Your instructions: Report how many lines in the rows below contain the string "pose". Give only the number.

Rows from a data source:
= = =
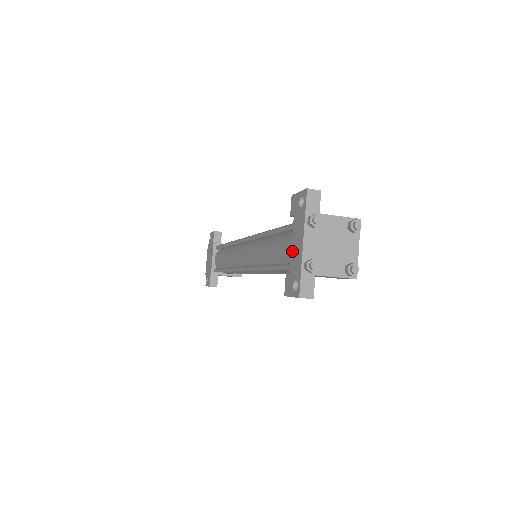
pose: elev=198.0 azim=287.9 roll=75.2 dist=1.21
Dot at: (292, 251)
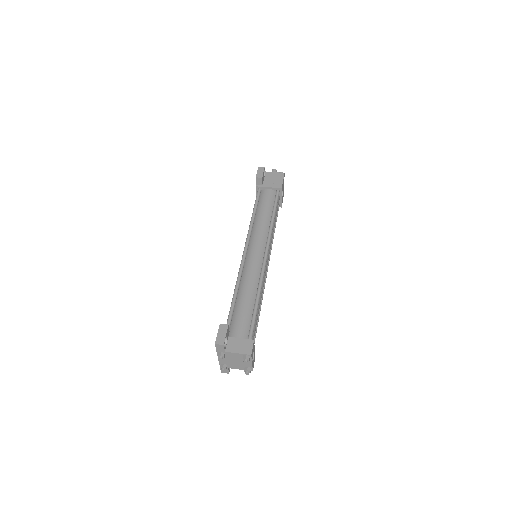
Dot at: occluded
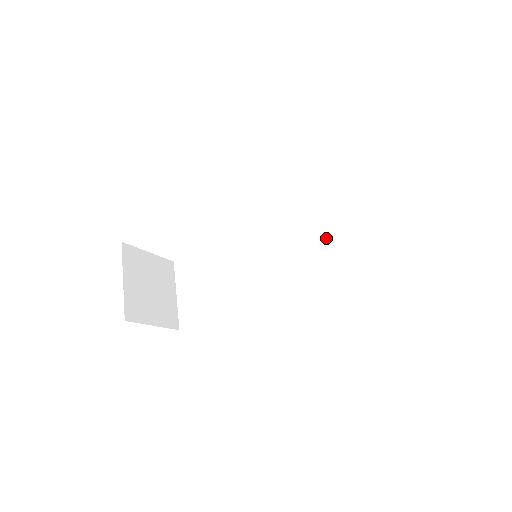
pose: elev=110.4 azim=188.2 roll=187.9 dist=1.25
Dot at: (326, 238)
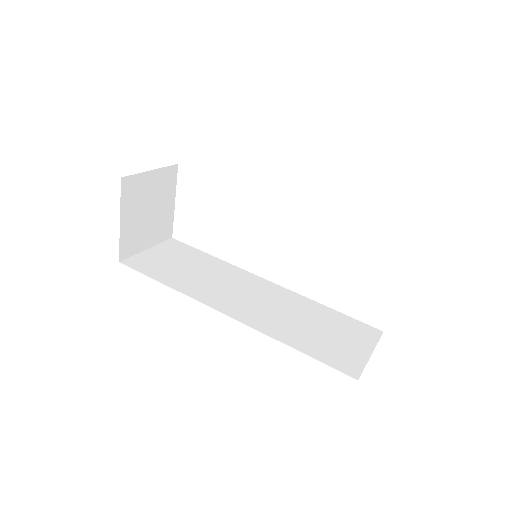
Dot at: (310, 316)
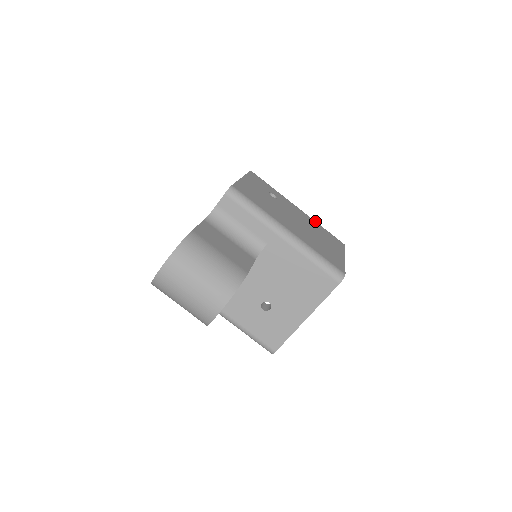
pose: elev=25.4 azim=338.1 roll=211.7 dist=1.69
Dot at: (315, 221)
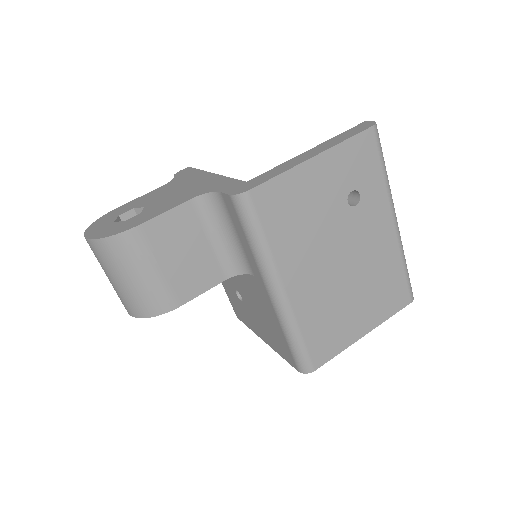
Dot at: (401, 253)
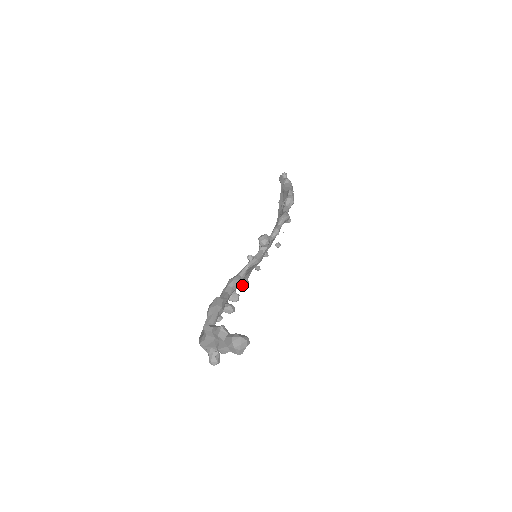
= = =
Response to the exercise: 3